I was made fun of a lot for being really skinny when I was younger and now of for being over weight, wearing weaves and all kinds of stuff. It was from different people honestly. I thought about going to a therapist because I felt like whatever I tried I wasn't really happy.

Baller Alert said:

:(

Makeup won't help. You need to dig inside and see why you feel this way and get the mental fixed first.

Is there someone that made you feel this way?

huge thank you for this...I watched and it is bookmarked!

Siren said:

Ladies this a link to a video that addresses insecurities I think it is a great listen.

 

http://www.joycemeyer.org/BroadcastHome.aspx?video=The_Cure_for_the...

 

 

I too was an ugly duckling and shy... and I am more secure and confident in who I am than I used to be. It takes work and it isn't as hard as you think it just starts with stepping outside of your comfort zone and trying something new.

It can be easy to feel that way if you always felt that way. Personally I think beauty comes from the inside. Cliché but true. If I think I’m the ish you have no choice but to think that. Start looking in the mirror and studying yourself. Try to pull a unique quality that you like and dwell on it. Fall in love with it. Obsess over it. Every single day.

Affirmations help too. “I’m beautiful. I’m worth it. I’m smart. I’m intelligent….” And those thoughts will become things. Next do what you need to do on the outside to make you feel better but don’t forget about the inside. There is nothing worse than an attractive insecure person.

If you need fashion help, start reading fashion blogs. One of my favs is Confessions of a Glamaholic. Watch YouTube tutorials.

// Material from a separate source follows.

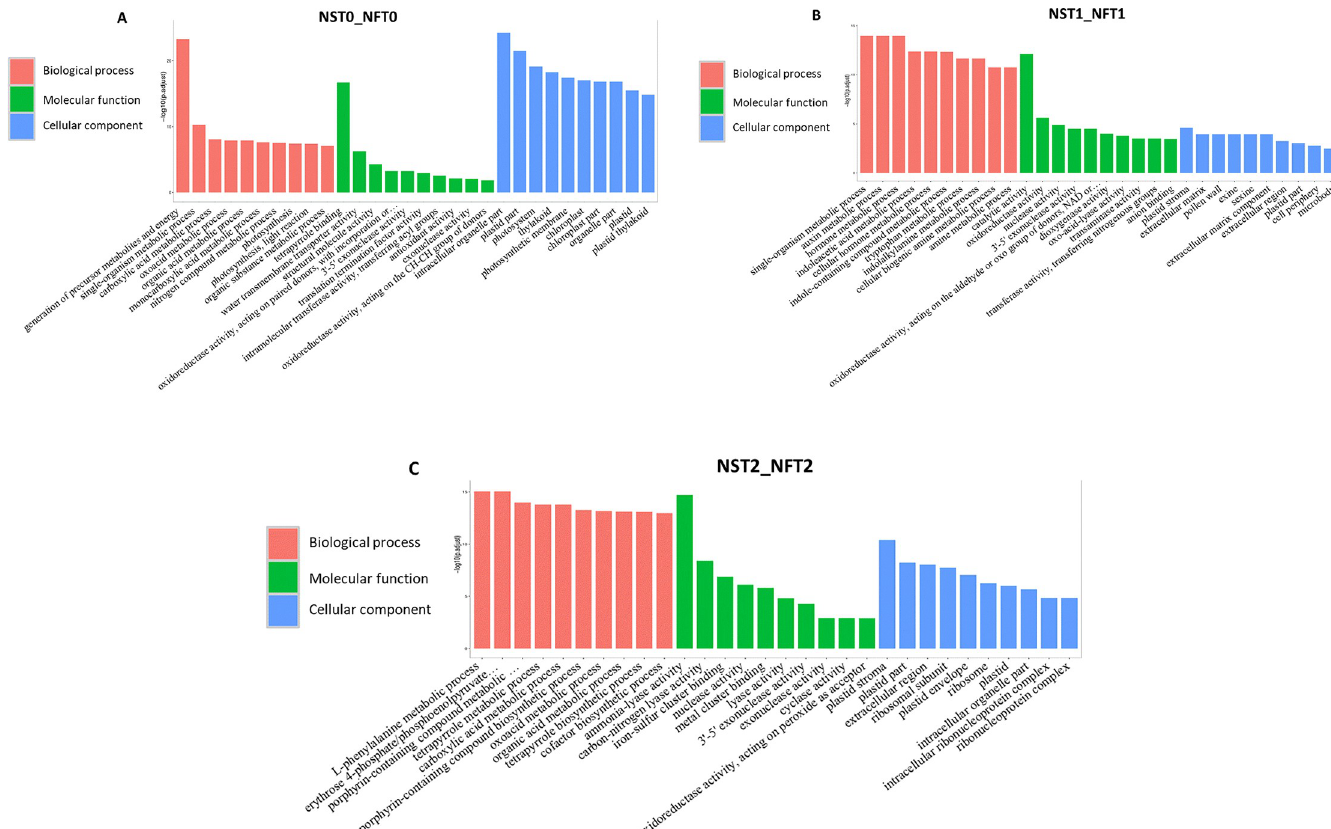
Fig 3. GO enrichment analysis of DAPs between two varieties under cold stress for 12 h (B) and 24 h (C), and control treatment (A).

But my best advice is start on the inside first. Beauty is confidence. Good Luck and kudos for trying to change your situation instead of just complaining about it.

Thanks for posting Siren!

Siren said:

Ladies this a link to a video that addresses insecurities I think it is a great listen.

 

http://www.joycemeyer.org/BroadcastHome.aspx?video=The_Cure_for_the...

 

 

I too was an ugly duckling and shy... and I am more secure and confident in who I am than I used to be. It takes work and it isn't as hard as you think it just starts with stepping outside of your comfort zone and trying something new.